Problem: Copy out every one of the rows below verbatim, leaving out the pictures.
** Start Dataset **
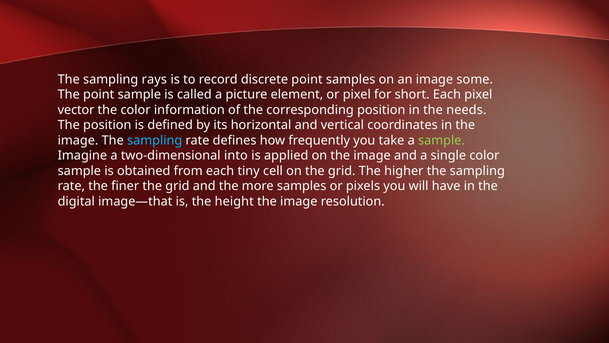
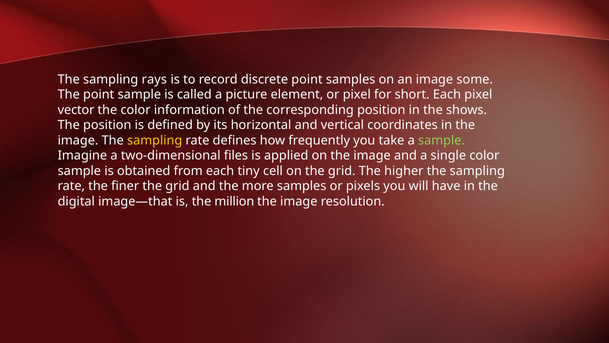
needs: needs -> shows
sampling at (155, 140) colour: light blue -> yellow
into: into -> files
height: height -> million
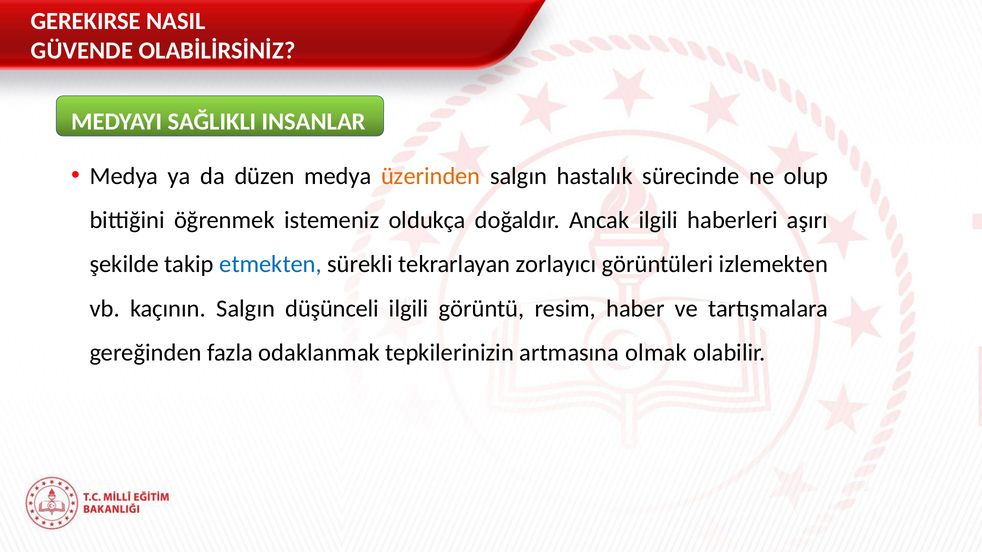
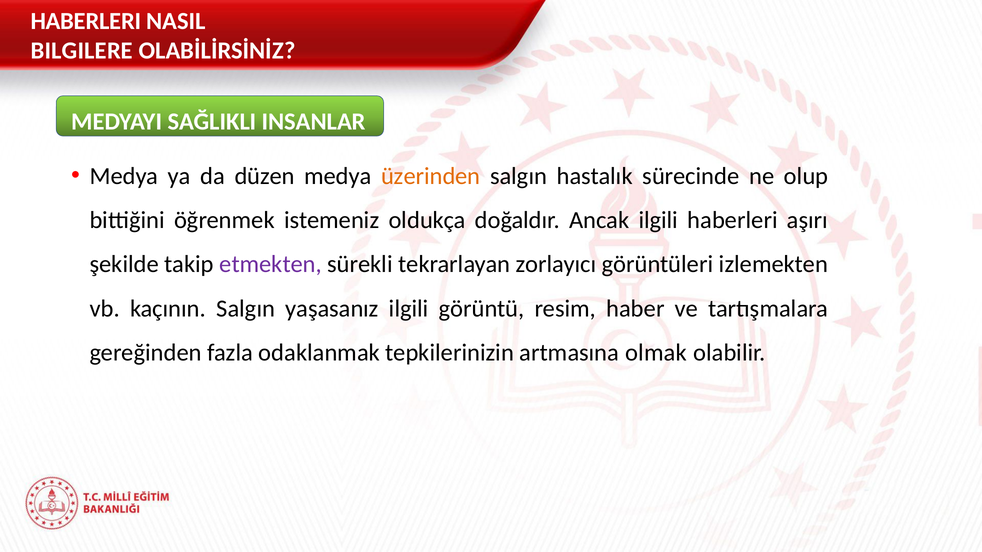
GEREKIRSE at (86, 21): GEREKIRSE -> HABERLERI
GÜVENDE: GÜVENDE -> BILGILERE
etmekten colour: blue -> purple
düşünceli: düşünceli -> yaşasanız
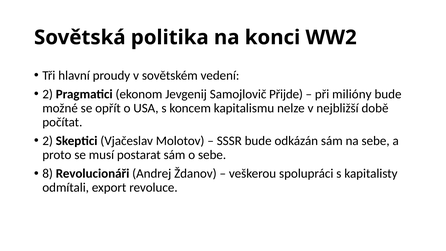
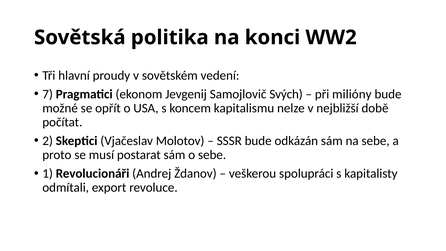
2 at (48, 94): 2 -> 7
Přijde: Přijde -> Svých
8: 8 -> 1
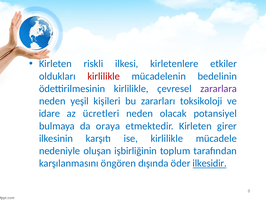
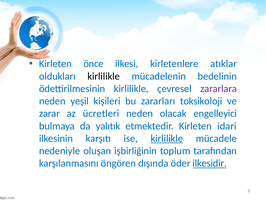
riskli: riskli -> önce
etkiler: etkiler -> atıklar
kirlilikle at (104, 76) colour: red -> black
idare: idare -> zarar
potansiyel: potansiyel -> engelleyici
oraya: oraya -> yalıtık
girer: girer -> idari
kirlilikle at (167, 138) underline: none -> present
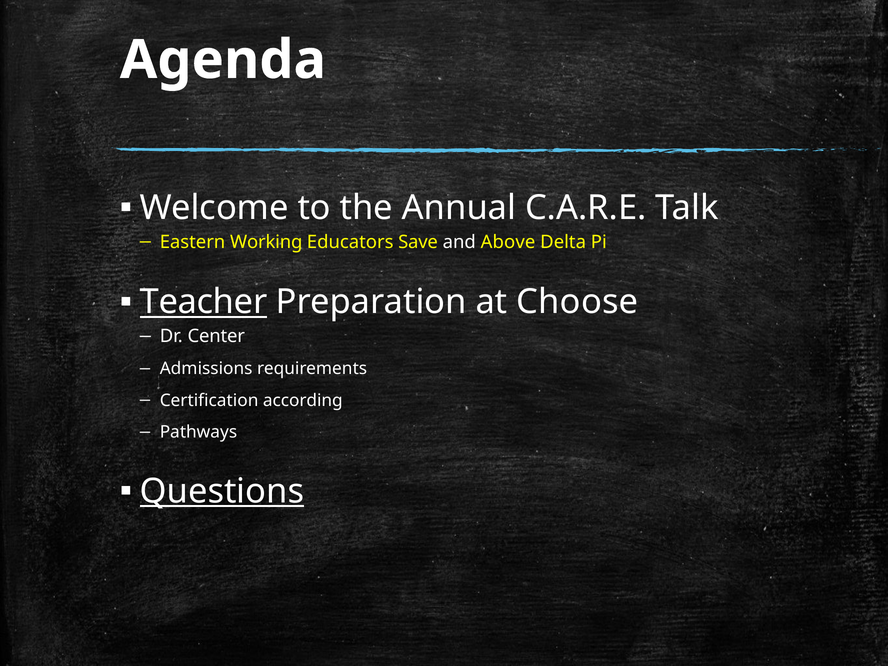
** End Dataset **
Right answer:
needs: needs -> shows
sampling at (155, 140) colour: light blue -> yellow
into: into -> files
height: height -> million
GEREKIRSE at (86, 21): GEREKIRSE -> HABERLERI
GÜVENDE: GÜVENDE -> BILGILERE
etmekten colour: blue -> purple
düşünceli: düşünceli -> yaşasanız
2 at (48, 94): 2 -> 7
Přijde: Přijde -> Svých
8: 8 -> 1
riskli: riskli -> önce
etkiler: etkiler -> atıklar
kirlilikle at (104, 76) colour: red -> black
idare: idare -> zarar
potansiyel: potansiyel -> engelleyici
oraya: oraya -> yalıtık
girer: girer -> idari
kirlilikle at (167, 138) underline: none -> present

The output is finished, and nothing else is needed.